-------- FRAGMENTO DEL DOCUMENTO --------

COMO PUEDES ESTAR DURMIENDO?


El mundo está en medio de una crisis. Las grandes potencias ven destruirse delante de ellos los bastiones que sostenían su esperanza,aquellos en los cuales habían invertido todos sus recursos. El capitalismo, el sistema económico que prometía recompensar con ganancias el esfuerzo y la empresa personal ha fracasado.

Los gobiernos de los países símbolos del capitalismo están tomando acciones similares a las de aquellos gobiernos socialistas que ellos mismos habían criticado o combatido en el pasado. El militarismos como doctrina de poder también ha mostrado su ineficiencia; la ansiada paz mundial sostenida por naciones con un poderío militar nunca se ha podido alcanzar.

Por otro lado, las naciones y pueblos con menos recursos militares, pero con pasión nacionalista o extremismo religioso, han logrado contener el poderío militar. La democracia como sistema de dominación se encuentra en escrutinio, «el gobierno del pueblo, por el pueblo y para el pueblo» no es más que una caricatura dibujada por aquellos que han sabido jugar las piezas políticas, y el sistema que intentaba dar voz al pueblo lo ha amordazado. ¿Dónde está la Iglesia?, ¿dónde se encuentra escondido el instrumento de Dios cuando el mundo está en crisis? Nuestros países también han sido alcanzados por esta crisis. Además de la crisis financiera y de la falta de credibilidad en nuestras instituciones nos encontramos ahora en medio de un tiempo de incertidumbre, corriendo en busca de la justicia, aunque esta parece escaparse de nuestras manos. Unos a otros nos echamos la culpa; con facilidad buscamos la paja en el ojo ajeno, pero… parece que ninguno de nosotros quiere ver la viga en su propio ojo.

--------

TUS TAREAS:
1) Reproduce sin cambios el tramo del texto sobre la crisis mundial que empieza con las palabras "COMO PUEDES ESTAR" y termina con "ha podido alcanzar.".
2) Continúa el texto sobre la crisis mundial a partir de su última oración, manteniendo el mismo tono.

-------- REGISTROS ALMACENADOS --------

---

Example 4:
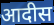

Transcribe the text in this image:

आदीस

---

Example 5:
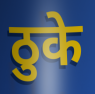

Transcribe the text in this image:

ठुके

--------

RESULTADOS ESPERADOS:
1)
COMO PUEDES ESTAR DURMIENDO?


El mundo está en medio de una crisis. Las grandes potencias ven destruirse delante de ellos los bastiones que sostenían su esperanza,aquellos en los cuales habían invertido todos sus recursos. El capitalismo, el sistema económico que prometía recompensar con ganancias el esfuerzo y la empresa personal ha fracasado.

Los gobiernos de los países símbolos del capitalismo están tomando acciones similares a las de aquellos gobiernos socialistas que ellos mismos habían criticado o combatido en el pasado. El militarismos como doctrina de poder también ha mostrado su ineficiencia; la ansiada paz mundial sostenida por naciones con un poderío militar nunca se ha podido alcanzar.

2)
Todos están corriendo de un lado para otro buscando alguna respuesta a las preguntas más comunes que surgen siempre que surge una crisis o una circunstancia inesperada: ¿Por qué sucede esto?... ¿Qué podemos hacer?... y… ¿existe alguna esperanza?

Unos tras otros, tecnócratas y futuristas, se turnan para enunciar sus respuestas. Por aquí los economistas afirman que se trata de un ciclo del mercado; por allá los financieros abogan por un nuevo sistema monetario, y, por todos lados, los presidentes echan la culpa a los que les precedieron; los empresarios se apresuran a pedir nuevas ventajas legales para sus negocios. Todos tienen razón, pero sus razones no nos sirven para nada. El ciudadano común y corriente solo entiende las razones simples: cuando el saldo de la chequera del banco no iguala a la suma de su lista de pagos, cuando no logra salir a la calle sin sentir temor o no puede confiar plenamente en sus autoridades.

El libro de Jonás nos presenta una historia que reproduce una situación parecida a la que nos aqueja a nivel mundial. Cuando leemos el primer capítulo del libro, pareciera que el mundo se está planteando una nueva pregunta. No se verbaliza, pero se percibe a medida que la gente entra en la crisis: ¿dónde está la Iglesia?, ¿dónde se encuentra escondido el instrumento de Dios cuando el mundo está en crisis? ¿En qué se ocupan sus siervos cuando deberían estar respondiendo a las preguntas cruciales del mundo?

Jonás ilustra esta realidad. La escena que presentan los versículos 1.5–6 es alarmante: los marineros y pasajeros de aquel barco están en medio de una tormenta, una situación tan desesperada que cada uno comenzó a clamar a su dios en busca de respuestas. Hombres, mujeres y niños por igual infructuosamente tiran cosas por la borda. Primero arrojan lo superfluo, luego lo importante y, finalmente, acaban botando aun lo esencial, pero ningún esfuerzo ayuda a resolver la situación. Todos están desorientados, sin respuesta. De pronto descubren algo terrible: Jonás se había retirado al fondo de la nave y duerme plácidamente. El capitán del barco le hace una pregunta lapidaria que recoge la decepción, el desconcierto y la indignación de toda la gente: «¿Cómo puedes estar durmiendo?» (1.6) .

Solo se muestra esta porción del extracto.